◆ PROBLEM DETAILS:
Pictures in the listing below are skipped, while the lines from the "left knee: (186, 163)" line through the "right hip: (1144, 126)" line are returned word for word.

◆ DATA FOR PROCESSING:
------------------------------------

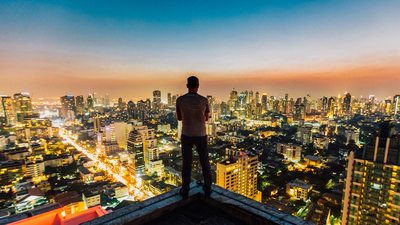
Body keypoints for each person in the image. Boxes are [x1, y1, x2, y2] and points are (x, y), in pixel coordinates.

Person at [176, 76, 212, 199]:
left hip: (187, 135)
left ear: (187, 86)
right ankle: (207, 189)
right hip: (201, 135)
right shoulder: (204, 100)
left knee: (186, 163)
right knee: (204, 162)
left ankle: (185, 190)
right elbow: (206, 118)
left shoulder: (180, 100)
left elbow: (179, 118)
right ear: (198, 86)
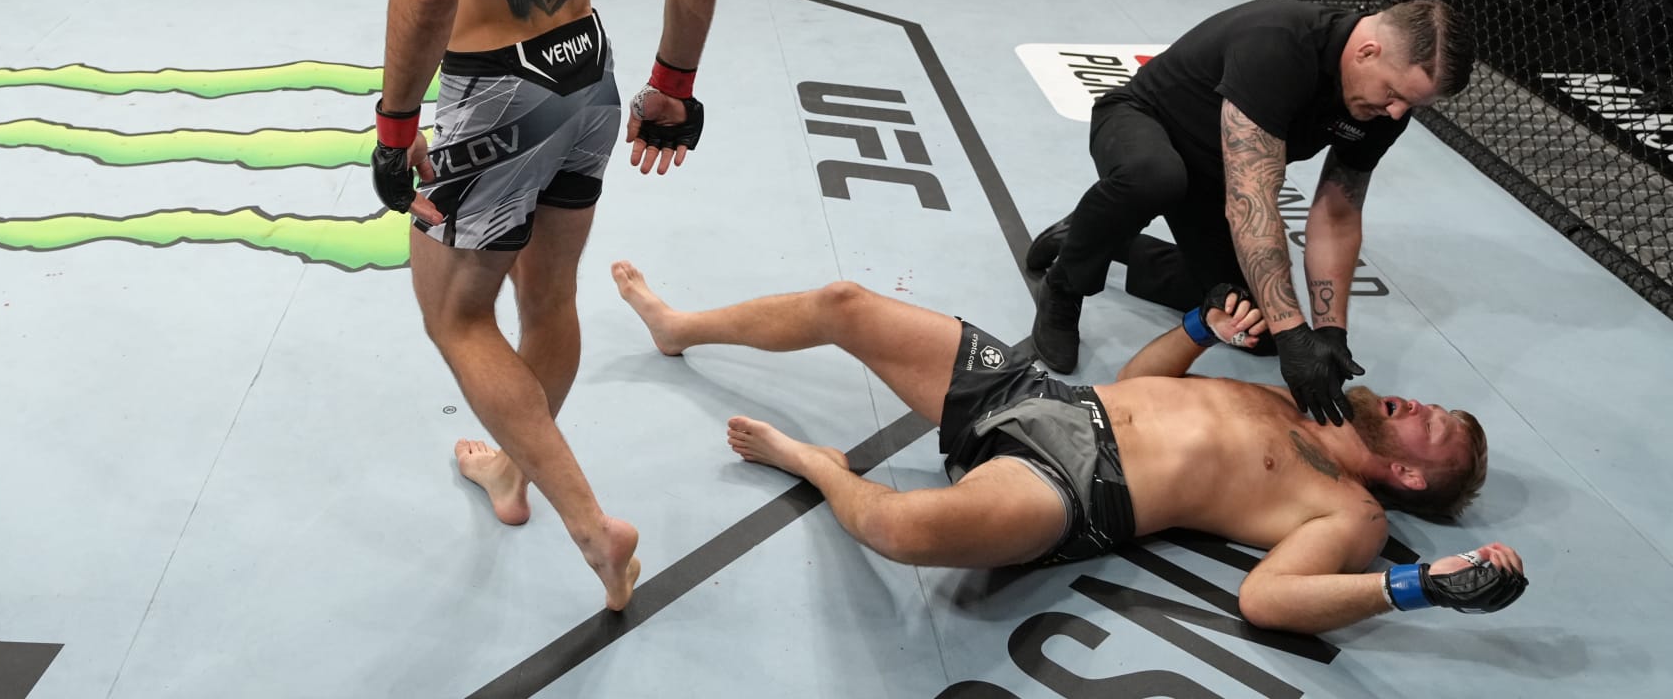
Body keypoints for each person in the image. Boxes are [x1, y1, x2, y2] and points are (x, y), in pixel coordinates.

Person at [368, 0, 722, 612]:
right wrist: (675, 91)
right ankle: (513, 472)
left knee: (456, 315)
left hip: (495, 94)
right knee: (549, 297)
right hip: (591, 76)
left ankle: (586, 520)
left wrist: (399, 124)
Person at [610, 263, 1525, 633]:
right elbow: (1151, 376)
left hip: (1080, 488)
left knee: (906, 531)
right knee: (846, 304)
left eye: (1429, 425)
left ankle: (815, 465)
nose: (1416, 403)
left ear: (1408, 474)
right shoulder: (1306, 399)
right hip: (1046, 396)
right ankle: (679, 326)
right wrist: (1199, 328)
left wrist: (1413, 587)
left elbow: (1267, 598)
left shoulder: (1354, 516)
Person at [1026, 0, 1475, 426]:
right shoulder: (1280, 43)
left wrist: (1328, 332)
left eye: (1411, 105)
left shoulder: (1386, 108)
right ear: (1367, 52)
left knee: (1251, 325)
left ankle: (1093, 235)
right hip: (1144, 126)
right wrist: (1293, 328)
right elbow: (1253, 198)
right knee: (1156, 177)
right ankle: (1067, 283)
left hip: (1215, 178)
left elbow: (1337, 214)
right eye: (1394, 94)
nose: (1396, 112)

------------------------------------

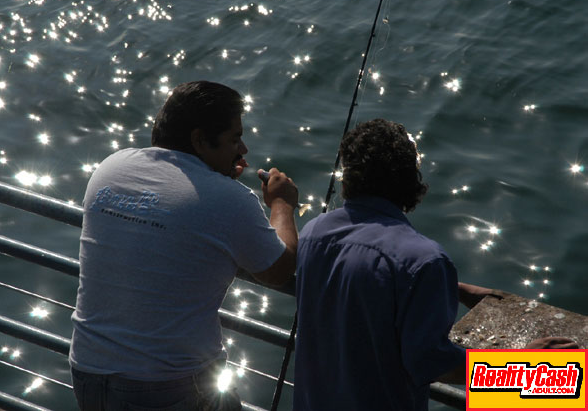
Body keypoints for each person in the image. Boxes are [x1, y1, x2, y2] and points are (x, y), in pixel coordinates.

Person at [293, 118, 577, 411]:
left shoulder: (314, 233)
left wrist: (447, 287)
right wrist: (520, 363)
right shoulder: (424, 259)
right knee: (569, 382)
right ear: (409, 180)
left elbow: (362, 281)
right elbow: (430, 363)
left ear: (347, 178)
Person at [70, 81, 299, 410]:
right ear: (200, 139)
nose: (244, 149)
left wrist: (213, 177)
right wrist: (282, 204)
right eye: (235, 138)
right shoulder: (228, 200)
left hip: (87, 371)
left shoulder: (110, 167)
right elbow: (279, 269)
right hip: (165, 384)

------------------------------------

◆ RESPONSE BELOW:
left knee: (186, 163)
right knee: (204, 162)
left ankle: (185, 190)
right elbow: (206, 118)
left shoulder: (180, 100)
left elbow: (179, 118)
right ear: (198, 86)
Body keypoints for each person in the image. Boxes are [x1, y1, x2, y2] and points are (x, y), in pixel coordinates.

Person at [368, 0, 722, 612]:
right wrist: (675, 91)
right ankle: (513, 472)
left knee: (456, 315)
left hip: (495, 94)
right knee: (549, 297)
right hip: (591, 76)
left ankle: (586, 520)
left wrist: (399, 124)
Person at [610, 263, 1525, 633]:
right elbow: (1151, 376)
left hip: (1080, 488)
left knee: (906, 531)
right knee: (846, 304)
left eye: (1429, 425)
left ankle: (815, 465)
nose: (1416, 403)
left ear: (1408, 474)
right shoulder: (1306, 399)
right hip: (1046, 396)
right ankle: (679, 326)
right wrist: (1199, 328)
left wrist: (1413, 587)
left elbow: (1267, 598)
left shoulder: (1354, 516)
Person at [1026, 0, 1475, 426]:
right shoulder: (1280, 43)
left wrist: (1328, 332)
left eye: (1411, 105)
left shoulder: (1386, 108)
right ear: (1367, 52)
left knee: (1251, 325)
left ankle: (1093, 235)
right hip: (1144, 126)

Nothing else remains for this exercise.